Here's a story: I'm driving in my car. I check my odometer and I've just gone 25 miles. I check it again and I've now gone 50 miles total. I check again and I'm 75 miles away. I stop when I'm 100 miles away. If I take an average of each time I checked by mileage, I get 62.5 miles.
Totally unrelated story: I'm taking a test. The first time I get a 25%. I take it again and I get 50%. The next time I get 75%. Finally, I get 100%. If I take an average of each time I took that test, I get 62.5%
Learning is a journey. You cannot average different stages of the trip in any meaningful way. Not only is it an inappropriate use of averaging but it sends the wrong message. It tells students that the 100% they got the last time was nothing more than experimental error. It dismisses the growth that has happened.
I usually disapprove of number crunching for grades in general. But I understand that some people are required to do it.
So when can you average?
Going back to my car trip: I stop my car and get out. I look at the odometer. I take a GPS reading. I check the road signs. I check my map. I've now got four different measurements for how far I am at this exact moment.
Multiple measures for standards-based grading are good. It is in fact a requirement that you take multiple and varied measurements in any good assessment system. Ideally these would all occur at the same time, but realistically they'd be within a few days of each other.
In this case, it is acceptable to average your results as long as you don't do it mindlessly. Not all assessments are created equal. I wouldn't even think of averaging my GPS results with the ones I got by using a ruler and a map.
If you have to average multiple assessments, they should meet two criteria:
- The assessments all need to be quality measures of the learning goal. A lab called "Measuring Motion" isn't a valid assessment of that learning goal just because its got it in the name. Check every assessment against your learning goals. Make sure you're assessing what you think you're assessing.
- The assessments all need to measure the same point in the learning progression. Usually this means temporal proximity. Don't average two assessments that occurred three weeks apart.
The criteria must be evaluated on a per student basis.
Assessments are not quality assessments for each and every student. The time span it takes to render an assessment obsolete varies by student. This relates directly to the statement by Chris Ludwig I quoted in my last post.
Your grades come from weighing the total body of evidence you've gathered against the standards you've set and communicated. Use averaging if it will help you make a better decision but don't let it make the decision for you.
To quote @johntspencer: "A simple glimpse at Star Trek reminds me that Data is meant to inform rather than drive." [source]
Data is useful. Data is good for advice. But Picard is the captain. Be the captain.

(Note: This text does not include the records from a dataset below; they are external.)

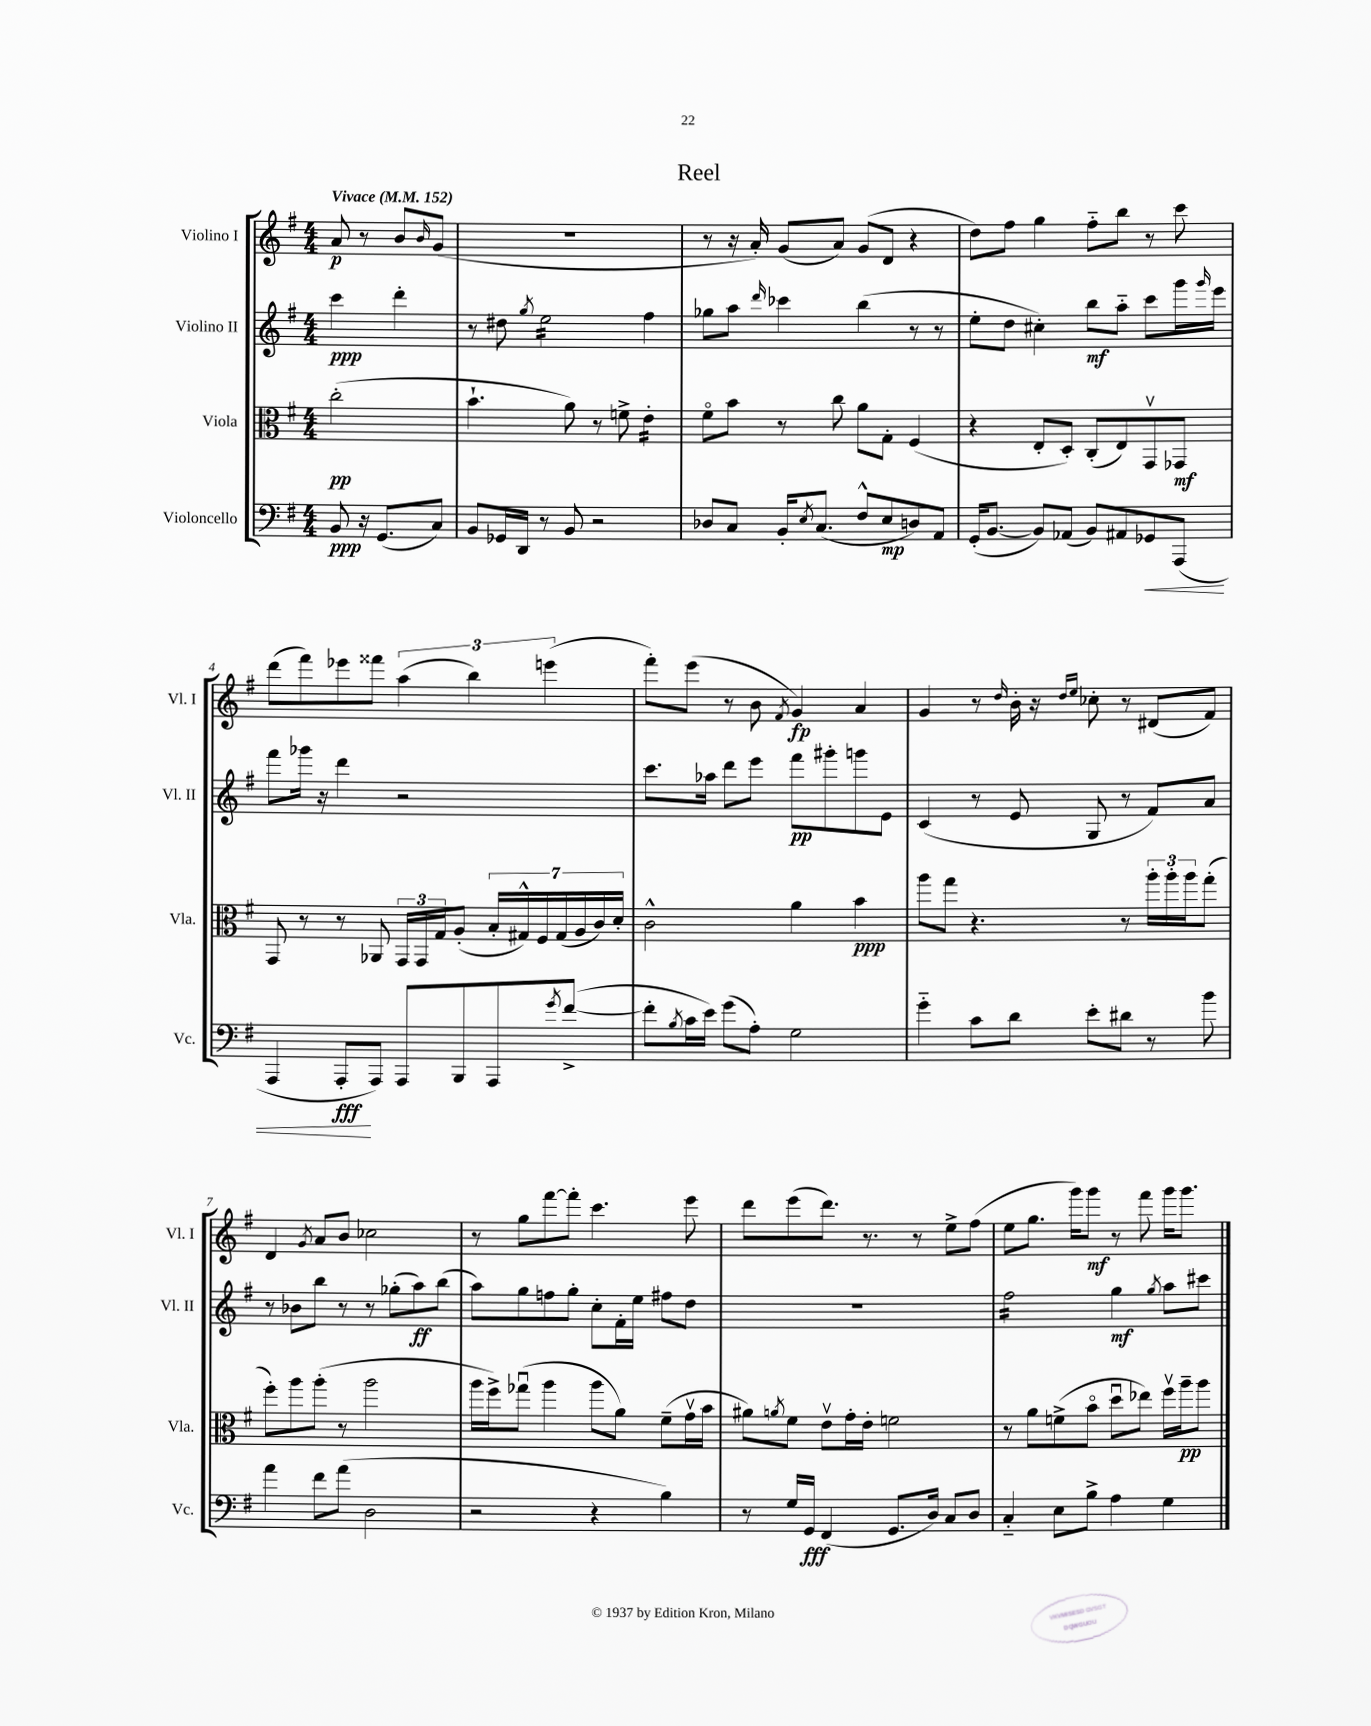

**kern	**kern	**kern	**kern
*staff4	*staff3	*staff2	*staff1
*clefF4	*clefC3	*clefG2	*clefG2
*k[f#]	*k[f#]	*k[f#]	*k[f#]
*M4/4	*M4/4	*M4/4	*M4/4
*MM152	*MM152	*MM152	*MM152
8BB	(2cc'	4ccc	8a
16r	.	.	8r
(8.GG	.	.	.
.	.	4ddd'	8b
.	.	.	16qqb
8C)	.	.	(8g
=	=	=	=
8BB	4.b`	8r	1r
16GG-	.	8dd#	.
16DD	.	.	.
.	.	8qgg	.
8r	.	2ee	.
8BB	8a)	.	.
2r	8r	.	.
.	8f^	.	.
.	4e'	4ff#	.
=	=	=	=
8D-	8f#o	8gg-	8r
8C	8b	8aa	16r
.	.	.	16a')
.	.	16qqddd	.
16BB'	8r	4ccc-	(8g
8qE	.	.	.
(8.C	.	.	.
.	8cc	.	8a)
8F#^^	8a	(4bb	(8g
8E	8G'	.	8d
8D)	(4F#	8r	4r
8AA	.	8r	.
=	=	=	=
(16GG'	4r	8ee'	8dd)
[8.BB	.	.	.
.	.	8dd	8ff#
8BB])	8E'	4cc#')	4gg
(8AA-	8D')	.	.
8BB)	(8C'	8bb	8ff#'~
8AA#	8E)	8aa'~	8bb
8GG-	8GGv	8ccc	8r
(8AAA	8GG-	16ggg	8ccc
.	.	16qqggg	.
.	.	16eee	.
=	=	=	=
4AAA	8GG	8fff#	(8ddd
.	8r	16ggg-	8fff#)
.	.	16r	.
8AAA'	8r	4ddd	8eee-
8AAA)	8AA-	.	8fff##
8AAA	24GG	2r	(6aa
.	24GG	.	.
.	24G	.	.
8BBB	(8A'	.	.
.	.	.	6bb)
8AAA	28B'	.	.
.	28G#^^)	.	.
.	28F#	.	.
.	.	.	(6eee
.	(28G#	.	.
8qg	.	.	.
([8f#^	.	.	.
.	28A	.	.
.	28c)	.	.
.	28d'	.	.
=	=	=	=
8f#']	2c^^	8.ccc	8fff#')
8qB	.	.	.
16c	.	.	(8eee
16e)	.	16aa-	.
(8g	.	8ddd	8r
8A')	.	8eee	8b
.	.	.	8qf#
2G	4a	8fff#	4g)
.	.	8ggg#'	.
.	4b	8ggg	4a
.	.	8e	.
=	=	=	=
4g'~	8aa	(4c	4g
.	8gg	.	.
8c	4.r	8r	8r
.	.	.	16qqdd
8d	.	8e	16b'
.	.	.	16r
.	.	.	16qqdd
.	.	.	16qqee
8e'	.	8G	8cc-'
8d#	8r	8r	8r
8r	24aa'	8f#)	(8d#
.	24aa'	.	.
.	24aa	.	.
8b	(8gg'	8a	8f#)
=	=	=	=
4a	8ff#')	8r	4d
.	8aa	8b-	.
.	.	.	8qg
8f#	(8aa'	8bb	8a
(8a	8r	8r	8b
2D	2aa	8r	2cc-
.	.	(8gg-'	.
.	.	8aa)	.
.	.	(8bb	.
=	=	=	=
2r	16aa	8aa)	8r
.	16ff#^)	.	.
.	(8gg-u	8gg	8gg
.	4aa	8ff	[8fff#
.	.	8gg'	8fff#']
4r	8aa	8cc'	4.ccc
.	8a)	16f#'	.
.	.	16ee	.
4B)	(8f#~	8ff#	.
.	16gv	8dd	8eee
.	16b	.	.
=	=	=	=
8r	8a#)	1r	8ddd
.	8qa	.	.
16G	8f#	.	(8eee
16GG	.	.	.
(4FF#	8ev	.	8.ddd)
.	16g'	.	.
.	16e'	.	8.r
8.GG	2f	.	.
.	.	.	8r
16D)	.	.	.
8C	.	.	8ee^
8D	.	.	(8ff#
=	=	=	=
4C'~	8r	2ff#	8ee
.	8a	.	8.gg
8E	(8f^	.	.
.	.	.	16ggg)
8B^	8bo	.	8ggg
4A	8ddu	4gg	8r
.	8ee-)	.	8fff#
.	.	8qgg	.
4G	16ff#v	8aa	16ggg
.	16aa~	.	8.ggg
.	8aa	8ccc#	.
==	==	==	==
*-	*-	*-	*-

Don't mindlessly average.
1: O'Connor says that if you must use mean, also take a look at median and mode to see if the mean is giving you a true picture of mastery.
Data image from: http://upload.wikimedia.org/wikipedia/en/0/09/DataTNG.jpg
Picard image from:http://upload.wikimedia.org/wikipedia/en/6/6d/JeanLucPicard.jpg
Post publishing note: This was probably the first post all summer where I didn't link to Shawn's blog. I publish this, check my Reader.....and he also has a picture of Data! I swear, we're not the same person. He's much cooler than me. Literally. He curls in his backyard.